Yesterday, I commended the Israelis for performing Wagner in “Jews at Bayreuth.” Today, however, I have nothing but scorn for the Jerusalem Post‘s anti-Christian screed, “A Christian scholar on ‘why antisemitism, why the Holocaust?’” David Turner reviews William Nicholls’ Christian Antisemitism: A History of Hate as a pretext for attacking Christianity, proving once again that hate—a profound, blistering, ignorant hate—has a home in the hearts of many religions. Unfortunately, Turner cannot really be blamed for not knowing that the “Anglican” Nicholls, who serves as his glimpse into Christianity, hates the gospel as much as Turner. How perverse is it that Nicholl’s eponym was an Anglican divine who wrote—approvingly—of the Book of Common Prayer?

Turner’s-by-Nicholl’s major point is that Christianity is anti-Semitic because of an insecurity complex. That Jews persist strikes terror in Christian hearts because their unbelief calls Jesus’ claims into question. The most frustrating aspects to interreligious dialogue are that people generally know very little about other people’s religions and that people generally do not even try to understand religions on their own terms. Such is obvious in this case for the Jew Turner and the heathen Nicholls, though one would think that a biblically literate Jew would know better. Was Abraham “insecure” when he noticed immoral paganism in his travels? Was Moses “insecure” when the pharaoh’s heart hardened? Were he and the judges “insecure” when the people continually rebelled? Were the Jews after the division of the kingdom “insecure” because many, perhaps most, of their brethren forsook the temple cult in Jerusalem? Were the prophets “insecure” because of idolatrous kings? I always thought that they preached God’s messages to errant and fallen people; I never considered that their prophesies resulted from “insecurity” about some of their listeners’ failing to heed God’s words.

## Work required
Reproduce the entire commentary on the Jerusalem Post review above, word for word. The records that follow come from a separate source and are unrelated to the commentary above.

## Records supplied
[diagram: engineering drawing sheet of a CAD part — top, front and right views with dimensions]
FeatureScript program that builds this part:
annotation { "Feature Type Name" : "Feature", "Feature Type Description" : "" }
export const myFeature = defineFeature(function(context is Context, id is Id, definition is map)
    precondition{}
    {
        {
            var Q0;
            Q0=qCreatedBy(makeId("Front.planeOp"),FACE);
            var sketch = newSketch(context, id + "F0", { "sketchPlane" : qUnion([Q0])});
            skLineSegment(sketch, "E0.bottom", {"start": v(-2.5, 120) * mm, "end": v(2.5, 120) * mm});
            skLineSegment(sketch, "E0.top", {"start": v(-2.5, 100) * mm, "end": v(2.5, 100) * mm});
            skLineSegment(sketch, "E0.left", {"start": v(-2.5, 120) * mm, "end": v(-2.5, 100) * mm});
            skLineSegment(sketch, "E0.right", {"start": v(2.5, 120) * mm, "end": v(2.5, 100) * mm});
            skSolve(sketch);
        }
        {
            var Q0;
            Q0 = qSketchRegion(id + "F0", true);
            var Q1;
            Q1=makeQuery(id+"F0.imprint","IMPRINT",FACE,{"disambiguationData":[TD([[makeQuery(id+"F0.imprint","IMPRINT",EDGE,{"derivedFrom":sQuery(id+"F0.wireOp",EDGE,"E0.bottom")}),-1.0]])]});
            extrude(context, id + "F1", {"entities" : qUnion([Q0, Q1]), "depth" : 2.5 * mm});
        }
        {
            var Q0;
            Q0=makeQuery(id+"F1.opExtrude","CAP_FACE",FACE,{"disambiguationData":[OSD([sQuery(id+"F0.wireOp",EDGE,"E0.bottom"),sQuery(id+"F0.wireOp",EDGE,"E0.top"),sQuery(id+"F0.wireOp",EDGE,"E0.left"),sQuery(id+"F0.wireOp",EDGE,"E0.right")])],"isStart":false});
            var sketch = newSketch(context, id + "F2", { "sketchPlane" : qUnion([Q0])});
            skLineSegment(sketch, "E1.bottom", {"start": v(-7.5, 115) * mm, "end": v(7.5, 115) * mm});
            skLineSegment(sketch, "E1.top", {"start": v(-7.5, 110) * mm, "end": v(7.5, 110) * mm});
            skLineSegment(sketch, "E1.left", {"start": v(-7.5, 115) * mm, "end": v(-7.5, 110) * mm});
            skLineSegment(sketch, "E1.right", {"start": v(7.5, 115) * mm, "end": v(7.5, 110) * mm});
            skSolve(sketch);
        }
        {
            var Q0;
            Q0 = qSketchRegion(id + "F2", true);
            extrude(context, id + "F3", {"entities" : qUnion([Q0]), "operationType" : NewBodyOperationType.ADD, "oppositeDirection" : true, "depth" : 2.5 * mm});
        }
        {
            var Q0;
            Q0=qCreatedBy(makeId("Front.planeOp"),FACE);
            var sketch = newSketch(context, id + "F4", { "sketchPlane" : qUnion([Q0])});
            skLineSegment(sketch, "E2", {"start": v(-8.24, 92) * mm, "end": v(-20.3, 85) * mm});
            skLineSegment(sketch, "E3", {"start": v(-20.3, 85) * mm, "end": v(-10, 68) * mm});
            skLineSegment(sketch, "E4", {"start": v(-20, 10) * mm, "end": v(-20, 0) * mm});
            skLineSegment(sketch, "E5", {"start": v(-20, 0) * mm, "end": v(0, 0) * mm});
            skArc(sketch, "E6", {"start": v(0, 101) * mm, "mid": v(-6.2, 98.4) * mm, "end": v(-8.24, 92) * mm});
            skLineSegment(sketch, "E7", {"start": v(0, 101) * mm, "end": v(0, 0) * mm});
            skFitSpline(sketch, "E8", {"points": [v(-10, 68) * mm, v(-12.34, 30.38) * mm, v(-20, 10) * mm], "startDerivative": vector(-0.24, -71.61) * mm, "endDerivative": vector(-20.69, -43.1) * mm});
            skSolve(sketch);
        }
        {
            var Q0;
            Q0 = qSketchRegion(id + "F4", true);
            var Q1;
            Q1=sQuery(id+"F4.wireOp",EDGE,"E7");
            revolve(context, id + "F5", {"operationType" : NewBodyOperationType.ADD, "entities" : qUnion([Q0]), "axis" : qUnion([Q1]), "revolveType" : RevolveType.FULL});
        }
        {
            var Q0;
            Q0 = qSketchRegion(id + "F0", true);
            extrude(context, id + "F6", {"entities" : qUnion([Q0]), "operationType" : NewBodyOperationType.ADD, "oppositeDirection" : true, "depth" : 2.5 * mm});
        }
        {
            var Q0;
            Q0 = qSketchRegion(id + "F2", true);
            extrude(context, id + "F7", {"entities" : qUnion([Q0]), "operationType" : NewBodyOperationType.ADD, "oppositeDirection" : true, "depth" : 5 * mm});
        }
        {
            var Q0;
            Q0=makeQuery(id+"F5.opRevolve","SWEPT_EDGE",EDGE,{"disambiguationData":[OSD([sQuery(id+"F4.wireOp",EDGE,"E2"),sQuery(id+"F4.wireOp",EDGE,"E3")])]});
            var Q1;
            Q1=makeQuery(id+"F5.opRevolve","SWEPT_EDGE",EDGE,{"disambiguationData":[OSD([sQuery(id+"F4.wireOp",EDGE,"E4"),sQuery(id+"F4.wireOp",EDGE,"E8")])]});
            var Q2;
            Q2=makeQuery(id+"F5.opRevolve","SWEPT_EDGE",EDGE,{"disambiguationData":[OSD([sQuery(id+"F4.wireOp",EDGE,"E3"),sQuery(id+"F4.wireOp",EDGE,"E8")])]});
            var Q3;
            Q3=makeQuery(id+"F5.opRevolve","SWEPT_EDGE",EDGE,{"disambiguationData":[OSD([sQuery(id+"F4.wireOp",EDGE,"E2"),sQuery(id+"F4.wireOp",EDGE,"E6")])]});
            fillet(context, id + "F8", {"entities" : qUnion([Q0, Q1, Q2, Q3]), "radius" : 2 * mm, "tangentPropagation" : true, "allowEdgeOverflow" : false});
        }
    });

## Task answer
Yesterday, I commended the Israelis for performing Wagner in “Jews at Bayreuth.” Today, however, I have nothing but scorn for the Jerusalem Post‘s anti-Christian screed, “A Christian scholar on ‘why antisemitism, why the Holocaust?’” David Turner reviews William Nicholls’ Christian Antisemitism: A History of Hate as a pretext for attacking Christianity, proving once again that hate—a profound, blistering, ignorant hate—has a home in the hearts of many religions. Unfortunately, Turner cannot really be blamed for not knowing that the “Anglican” Nicholls, who serves as his glimpse into Christianity, hates the gospel as much as Turner. How perverse is it that Nicholl’s eponym was an Anglican divine who wrote—approvingly—of the Book of Common Prayer?

Turner’s-by-Nicholl’s major point is that Christianity is anti-Semitic because of an insecurity complex. That Jews persist strikes terror in Christian hearts because their unbelief calls Jesus’ claims into question. The most frustrating aspects to interreligious dialogue are that people generally know very little about other people’s religions and that people generally do not even try to understand religions on their own terms. Such is obvious in this case for the Jew Turner and the heathen Nicholls, though one would think that a biblically literate Jew would know better. Was Abraham “insecure” when he noticed immoral paganism in his travels? Was Moses “insecure” when the pharaoh’s heart hardened? Were he and the judges “insecure” when the people continually rebelled? Were the Jews after the division of the kingdom “insecure” because many, perhaps most, of their brethren forsook the temple cult in Jerusalem? Were the prophets “insecure” because of idolatrous kings? I always thought that they preached God’s messages to errant and fallen people; I never considered that their prophesies resulted from “insecurity” about some of their listeners’ failing to heed God’s words.